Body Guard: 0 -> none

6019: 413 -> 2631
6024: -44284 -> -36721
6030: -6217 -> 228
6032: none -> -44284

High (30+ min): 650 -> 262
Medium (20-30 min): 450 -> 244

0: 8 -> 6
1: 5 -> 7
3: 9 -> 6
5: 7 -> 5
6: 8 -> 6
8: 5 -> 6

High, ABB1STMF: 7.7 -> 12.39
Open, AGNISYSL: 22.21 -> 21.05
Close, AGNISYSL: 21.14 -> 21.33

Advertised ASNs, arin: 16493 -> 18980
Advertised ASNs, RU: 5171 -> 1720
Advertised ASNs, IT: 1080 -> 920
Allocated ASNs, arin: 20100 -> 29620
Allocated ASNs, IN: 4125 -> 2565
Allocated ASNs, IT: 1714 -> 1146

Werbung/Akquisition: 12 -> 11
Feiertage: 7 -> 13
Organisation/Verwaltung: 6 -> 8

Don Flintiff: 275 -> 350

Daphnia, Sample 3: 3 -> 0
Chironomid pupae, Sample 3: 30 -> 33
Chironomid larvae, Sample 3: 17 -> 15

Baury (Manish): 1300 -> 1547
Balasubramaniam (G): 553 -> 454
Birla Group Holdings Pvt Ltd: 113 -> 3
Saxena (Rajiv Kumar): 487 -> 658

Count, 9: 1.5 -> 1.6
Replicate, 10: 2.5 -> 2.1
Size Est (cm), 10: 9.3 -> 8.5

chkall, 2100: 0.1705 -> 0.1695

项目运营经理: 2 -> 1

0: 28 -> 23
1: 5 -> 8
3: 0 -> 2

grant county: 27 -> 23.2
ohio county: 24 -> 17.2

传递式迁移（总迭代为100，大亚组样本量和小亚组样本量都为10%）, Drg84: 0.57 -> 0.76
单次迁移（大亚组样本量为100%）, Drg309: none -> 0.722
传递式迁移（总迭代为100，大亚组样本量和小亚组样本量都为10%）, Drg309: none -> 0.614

Problem statement | All the records above need to be output exactly, with none omitted.

Task answer |
Body Guard: 0 -> none

6019: 413 -> 2631
6024: -44284 -> -36721
6030: -6217 -> 228
6032: none -> -44284

High (30+ min): 650 -> 262
Medium (20-30 min): 450 -> 244

0: 8 -> 6
1: 5 -> 7
3: 9 -> 6
5: 7 -> 5
6: 8 -> 6
8: 5 -> 6

High, ABB1STMF: 7.7 -> 12.39
Open, AGNISYSL: 22.21 -> 21.05
Close, AGNISYSL: 21.14 -> 21.33

Advertised ASNs, arin: 16493 -> 18980
Advertised ASNs, RU: 5171 -> 1720
Advertised ASNs, IT: 1080 -> 920
Allocated ASNs, arin: 20100 -> 29620
Allocated ASNs, IN: 4125 -> 2565
Allocated ASNs, IT: 1714 -> 1146

Werbung/Akquisition: 12 -> 11
Feiertage: 7 -> 13
Organisation/Verwaltung: 6 -> 8

Don Flintiff: 275 -> 350

Daphnia, Sample 3: 3 -> 0
Chironomid pupae, Sample 3: 30 -> 33
Chironomid larvae, Sample 3: 17 -> 15

Baury (Manish): 1300 -> 1547
Balasubramaniam (G): 553 -> 454
Birla Group Holdings Pvt Ltd: 113 -> 3
Saxena (Rajiv Kumar): 487 -> 658

Count, 9: 1.5 -> 1.6
Replicate, 10: 2.5 -> 2.1
Size Est (cm), 10: 9.3 -> 8.5

chkall, 2100: 0.1705 -> 0.1695

项目运营经理: 2 -> 1

0: 28 -> 23
1: 5 -> 8
3: 0 -> 2

grant county: 27 -> 23.2
ohio county: 24 -> 17.2

传递式迁移（总迭代为100，大亚组样本量和小亚组样本量都为10%）, Drg84: 0.57 -> 0.76
单次迁移（大亚组样本量为100%）, Drg309: none -> 0.722
传递式迁移（总迭代为100，大亚组样本量和小亚组样本量都为10%）, Drg309: none -> 0.614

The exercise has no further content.